The only way to do this, she thought, was to go to college.
When it was time to decide what she wanted to pursue after graduation, Gringas’ love for English and her desire to teach guided her. There’s no purpose in life unless you’re helping others, she says.
In fourth grade, her imaginative essay about a Jumanji-style game earned her a perfect score on the FCAT writing assessment, which her mom still keeps. In high school, Gingras’ algebra teacher, Ms. Coast, loosened her hateful grip on math.
Inspired by Ms. Coast and her passion for English, Gingras began to think she could teach for the rest of her life.
Neither of Gingras’ parents had a bachelor’s degree, but her mom began taking online courses through Saint Leo University in 2013 to advance her position as an insurance adjuster. Gingras began her freshman year at the University of Central Florida while her mom finished her classes online.
Although her mom had recently pursued a degree, the drastic transition to college was terrifying to Gingras. Like many first-generation students, she had questions about college life that no one in her close circle could answer.
She felt anxiety from the pressure to succeed, and she struggled to build a new support system at UCF.
“I have to finish this because no one else even tried to,” Gringas said.
Gingras stayed for a year at UCF before transferring to UF — her dream school. She feared rejection from UF in high school, and she never applied. But a couple of years later, she became a UF student.
When she first arrived in Gainesville, the city’s transit system seemed daunting to Gingras. But she learned how to navigate UF’s flurry of routes. She now misses riding the bus to her adolescent literature and creative nonfiction classes – two of her favorites.
To Gingras, commencement would’ve celebrated what wasn’t easy.
“We do all of this just to have a little recognition,” she said.

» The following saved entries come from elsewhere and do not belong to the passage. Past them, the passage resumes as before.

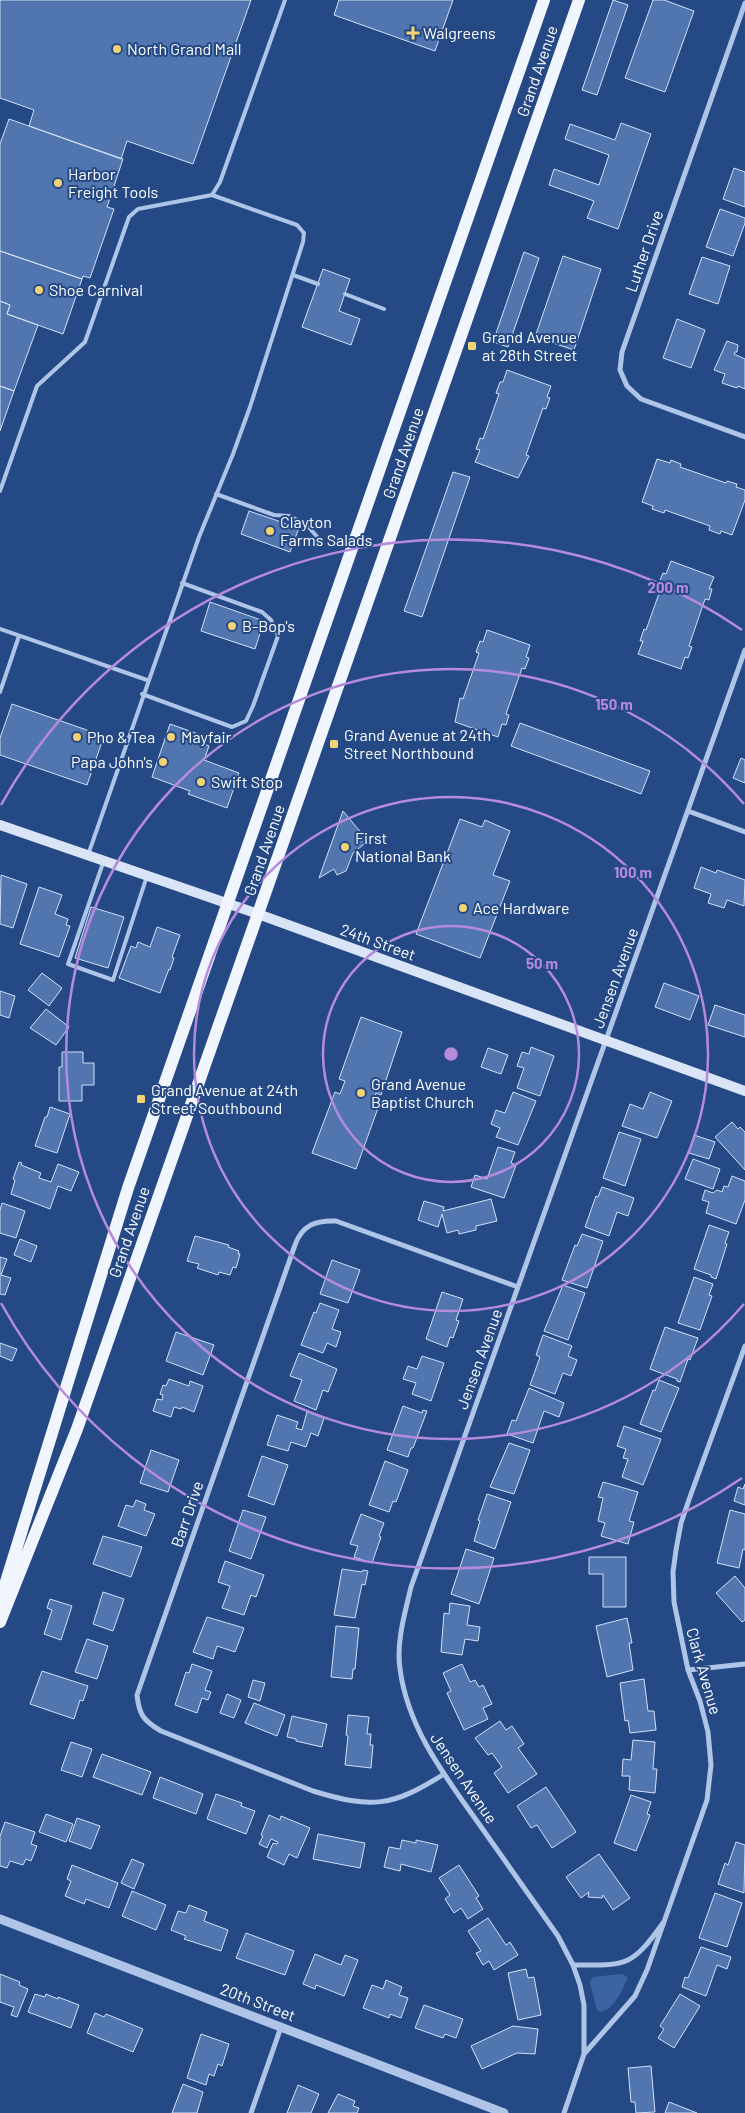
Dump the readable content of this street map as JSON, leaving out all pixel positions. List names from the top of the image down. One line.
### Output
{"streets":{"main road":["Grand Avenue","24th Street"],"street":["Luther Drive","Jensen Avenue","Barr Drive","Clark Avenue","20th Street"]},"crossings":[["Grand Avenue","24th Street"],["24th Street","Jensen Avenue"],["Jensen Avenue","Barr Drive"],["Jensen Avenue","Clark Avenue"]],"places":{"health":["Walgreens"],"other":["North Grand Mall","Harbor Freight Tools","Shoe Carnival","Clayton Farms Salads","B-Bop's","Pho & Tea","Mayfair","Papa John's","Swift Stop","First National Bank","Ace Hardware","Grand Avenue Baptist Church"],"transit":["Grand Avenue at 28th Street","Grand Avenue at 24th Street Northbound","Grand Avenue at 24th Street Southbound"]},"rings":["200 m","150 m","100 m","50 m"]}
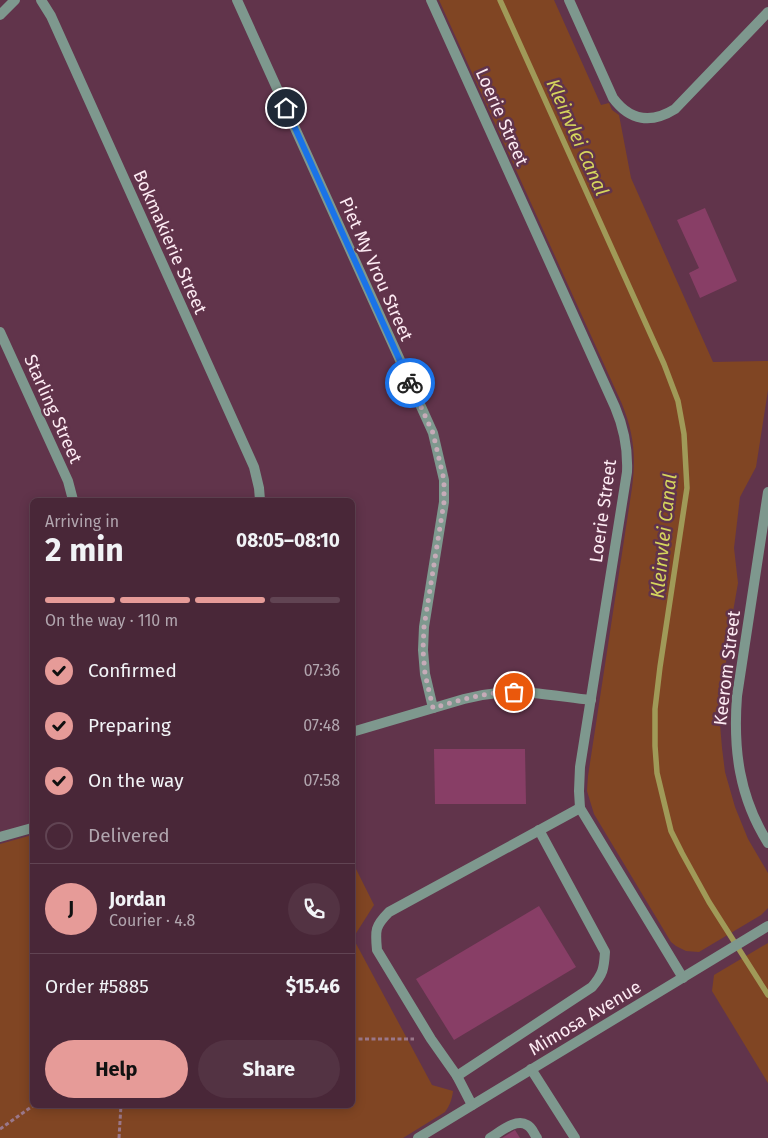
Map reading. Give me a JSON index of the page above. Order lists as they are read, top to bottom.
{
  "streets": {
    "street": [
      "Loerie Street",
      "Bokmakierie Street",
      "Piet My Vrou Street",
      "Starling Street",
      "Keerom Street",
      "Mimosa Avenue"
    ]
  },
  "crossings": [
    ["Loerie Street", "Mimosa Avenue"]
  ],
  "water": ["Kleinvlei Canal"],
  "page": {
    "heading": ["2 min", "Arriving in", "08:05–08:10"],
    "panel": [
      "Jordan",
      "Courier · 4.8",
      "Order #5885",
      "$15.46"
    ],
    "bar": "On the way · 110 m",
    "list": [
      ["Confirmed", "07:36"],
      ["Preparing", "07:48"],
      ["On the way", "07:58"],
      "Delivered"
    ],
    "round": "J",
    "buttons": ["Help", "Share"]
  }
}
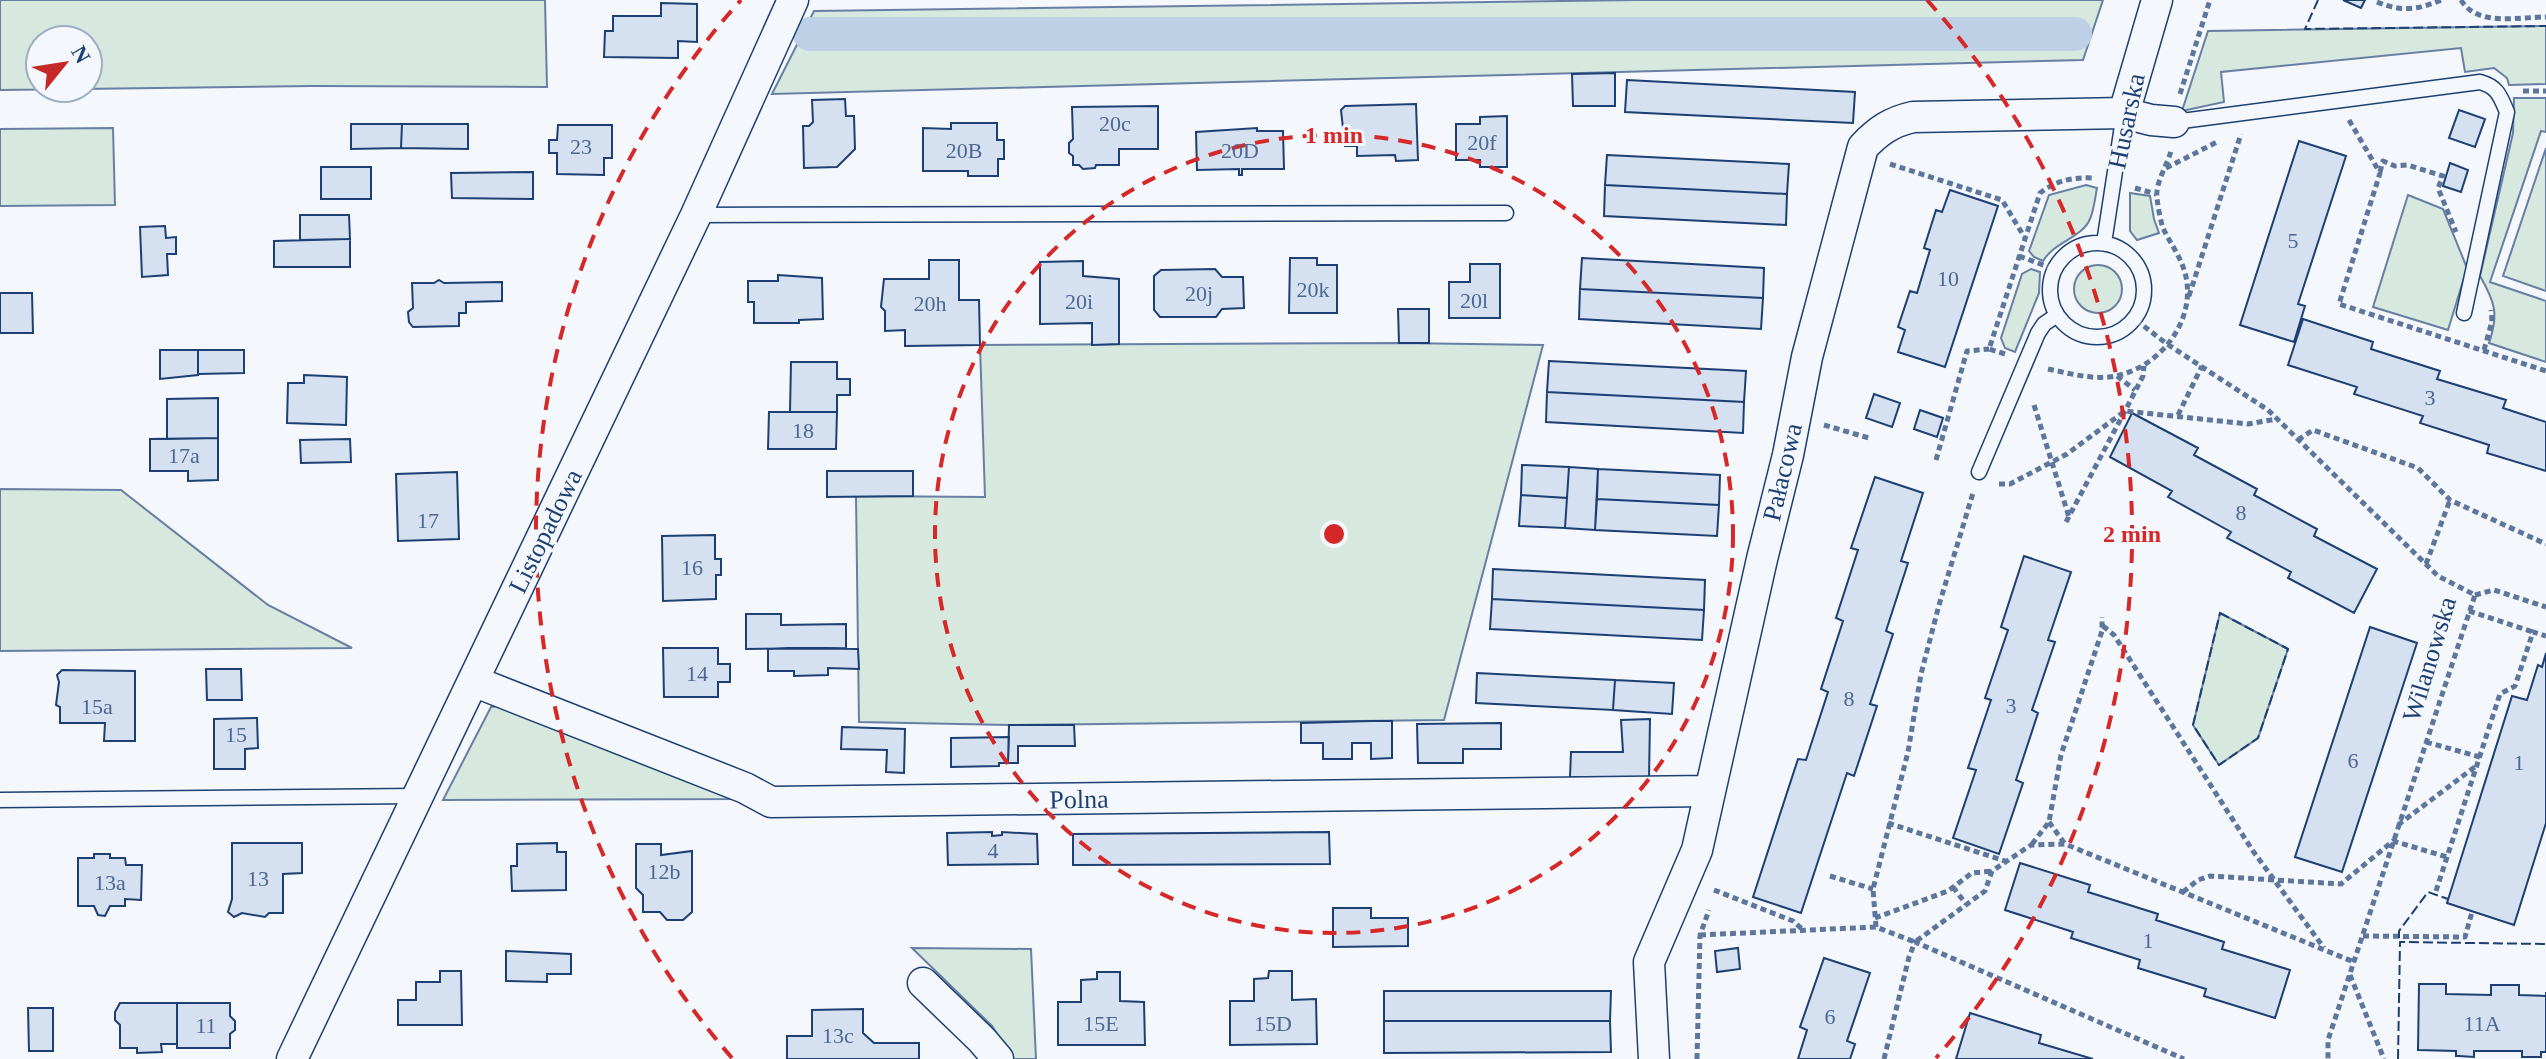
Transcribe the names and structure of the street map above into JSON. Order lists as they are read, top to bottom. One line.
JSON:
{"streets":{"street":["Husarska","Pałacowa","Listopadowa","Polna"],"path":["Wilanowska"]},"crossings":[["Husarska","Pałacowa"],["Husarska","Wilanowska"],["Pałacowa","Polna"],["Listopadowa","Polna"]],"house_numbers":["20c","20f","23","20B","20D","5","10","20k","20j","20l","20i","20h","3","18","17a","8","17","16","14","8","3","15a","15","6","1","4","12b","13","13a","1","6","15E","15D","11A","11","13c"],"north":"top right","rings":["1 min","2 min"]}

But her experiences as a first-generation student are being honored in other ways. After guiding her younger sister through college applications, Gingras’ 20-year-old sister is now enrolled at UCF program to later join the medical field.
Her brother, 17, has needed a little nudging to start taking school seriously. He didn’t understand the urgency of it, Gingras said. She didn’t either when she was in high school.
She applied to three schools at the last minute and didn’t explore any other options because she was afraid to. She didn’t have the kind of guidance about college that she’s now offering to her younger brother. He’s starting to take school seriously.
“I’d like to think I helped a little,” Gingras said.
The future of commencement remains unclear, but first-generation students like Gingras and Green will find other ways to celebrate something left unscathed by COVID-19: a crumbling cement ceiling.